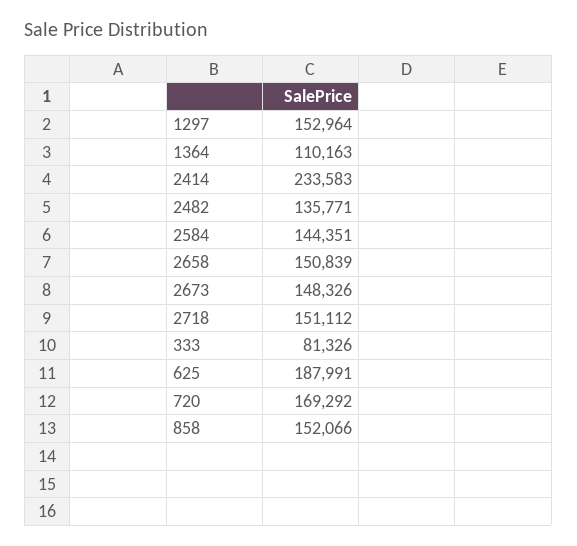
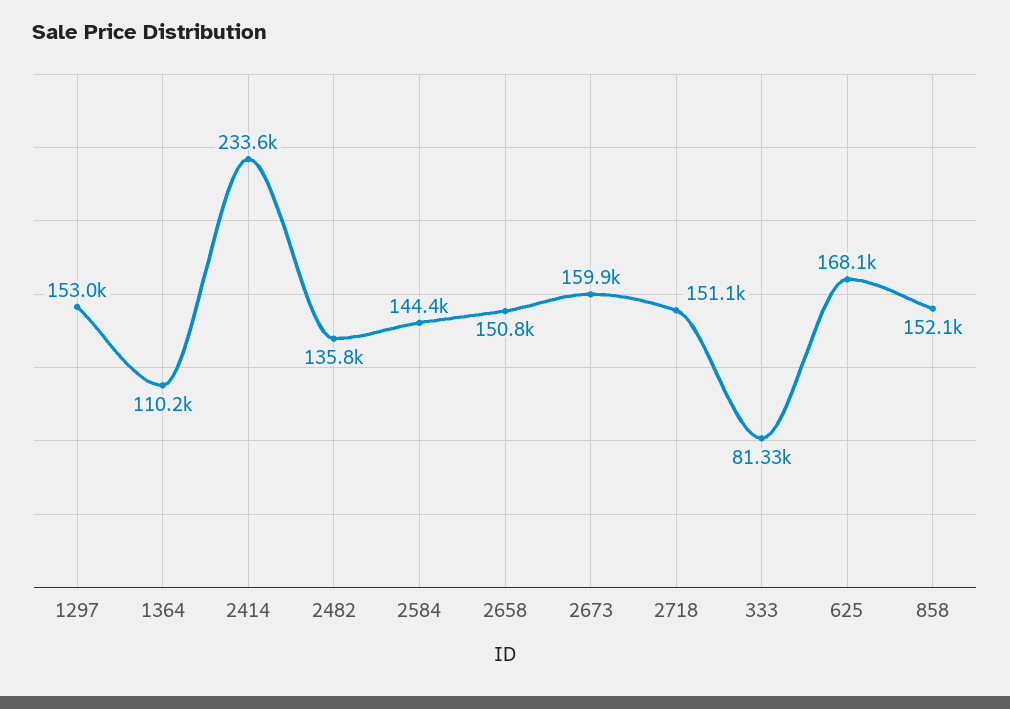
  {
    "1297": 152964,
    "1364": 110163,
    "2414": 233583,
    "2482": 135771,
    "2584": 144351,
    "2658": 150839,
-   "2673": 148326,
+   "2673": 159900,
    "2718": 151112,
    "333": 81326,
-   "625": 187991,
+   "625": 168100,
-   "720": 169292,
    "858": 152066
  }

########################################

### Requirement
Word for word, restate the records above and drop the pictures.

### Completed exercise
  {
    "1297": 152964,
    "1364": 110163,
    "2414": 233583,
    "2482": 135771,
    "2584": 144351,
    "2658": 150839,
-   "2673": 148326,
+   "2673": 159900,
    "2718": 151112,
    "333": 81326,
-   "625": 187991,
+   "625": 168100,
-   "720": 169292,
    "858": 152066
  }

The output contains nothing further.